Polynucleotides are also crucial in understanding the origins of life on Earth. The primeval soup contained free-floating ribonucleotides, according to the RNA world hypothesis. These were the basic molecules that linked together to produce RNA. RNA could then catalyse its own reproduction and perform other metabolic processes, resulting in the development of life. Recent research has revealed that nucleobases can condense with ribose to produce ribonucleosides in aqueous micro droplets, a critical step in the creation of RNA.

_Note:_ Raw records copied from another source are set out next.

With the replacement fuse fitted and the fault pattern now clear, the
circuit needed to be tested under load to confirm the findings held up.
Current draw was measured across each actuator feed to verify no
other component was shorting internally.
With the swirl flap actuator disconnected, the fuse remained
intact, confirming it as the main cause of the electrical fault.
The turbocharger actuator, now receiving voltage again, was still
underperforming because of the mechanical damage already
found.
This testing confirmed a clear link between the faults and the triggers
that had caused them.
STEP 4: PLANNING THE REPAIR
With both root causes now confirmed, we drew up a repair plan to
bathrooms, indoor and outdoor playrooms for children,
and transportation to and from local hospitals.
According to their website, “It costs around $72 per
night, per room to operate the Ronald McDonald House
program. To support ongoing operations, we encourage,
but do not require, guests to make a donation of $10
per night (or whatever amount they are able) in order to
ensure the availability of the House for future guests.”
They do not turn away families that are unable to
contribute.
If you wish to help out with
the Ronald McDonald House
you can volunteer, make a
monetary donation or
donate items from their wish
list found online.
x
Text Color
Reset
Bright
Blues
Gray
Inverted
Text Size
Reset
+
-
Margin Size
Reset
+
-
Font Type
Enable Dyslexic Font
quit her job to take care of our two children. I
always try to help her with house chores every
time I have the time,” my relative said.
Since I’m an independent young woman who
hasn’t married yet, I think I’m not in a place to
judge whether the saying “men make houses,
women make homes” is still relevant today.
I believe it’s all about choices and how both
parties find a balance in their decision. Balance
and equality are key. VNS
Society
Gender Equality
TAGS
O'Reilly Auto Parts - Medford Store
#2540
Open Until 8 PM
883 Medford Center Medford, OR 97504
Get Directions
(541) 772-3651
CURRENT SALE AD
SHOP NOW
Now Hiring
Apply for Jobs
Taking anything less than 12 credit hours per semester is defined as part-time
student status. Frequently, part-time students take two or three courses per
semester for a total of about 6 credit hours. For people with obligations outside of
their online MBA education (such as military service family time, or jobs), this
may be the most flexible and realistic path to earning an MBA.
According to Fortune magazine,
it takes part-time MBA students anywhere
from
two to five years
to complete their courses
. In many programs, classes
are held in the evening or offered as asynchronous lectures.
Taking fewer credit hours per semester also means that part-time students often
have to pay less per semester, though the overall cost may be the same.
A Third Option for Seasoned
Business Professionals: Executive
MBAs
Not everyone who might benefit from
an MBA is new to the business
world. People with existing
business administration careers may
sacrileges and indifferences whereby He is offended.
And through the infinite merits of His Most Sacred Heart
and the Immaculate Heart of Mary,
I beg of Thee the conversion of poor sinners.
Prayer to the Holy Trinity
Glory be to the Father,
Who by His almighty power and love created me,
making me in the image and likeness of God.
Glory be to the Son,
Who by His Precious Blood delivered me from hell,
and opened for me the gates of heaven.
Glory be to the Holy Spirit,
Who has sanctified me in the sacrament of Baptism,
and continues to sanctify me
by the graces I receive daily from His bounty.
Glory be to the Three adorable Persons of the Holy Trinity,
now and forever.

Polynucleotides have also been employed in medicinal applications such as dermal fillers and the treatment of osteoarthritis. A polynucleotide produced from fish is injected into the skin to stimulate collagen formation and enhance skin suppleness. Polynucleotide possesses anti-inflammatory and analgesic properties that can help relieve knee osteoarthritis discomfort. Natural polynucleotides include nucleic acids such as DNA and RNA. DNA, in example, encodes the sequence of amino acids used in protein synthesis. It carries the genetic 'blueprint' since it contains the instructions or information (called genes) required to build cellular components such as proteins and RNAs. RNA is the genetic substance in some viruses. RNAs are involved in the following processes in most organisms: protein synthesis (e.g., mRNA, tRNA, rRNA, etc.), post-transcriptional modification or DNA replication (e.g., snRNA, snoRNA, etc.), Post-transcriptional modification or DNA replication (for example, snRNA, snoRNA, etc.) and gene regulation (for example, miRNA, siRNA, tasiRNA, etc.) Polynucleotides are employed in scientific studies and investigations. They are synthesised from oligonucleotides and used in Polymerase Chain Reaction (PCR) or DNA sequencing.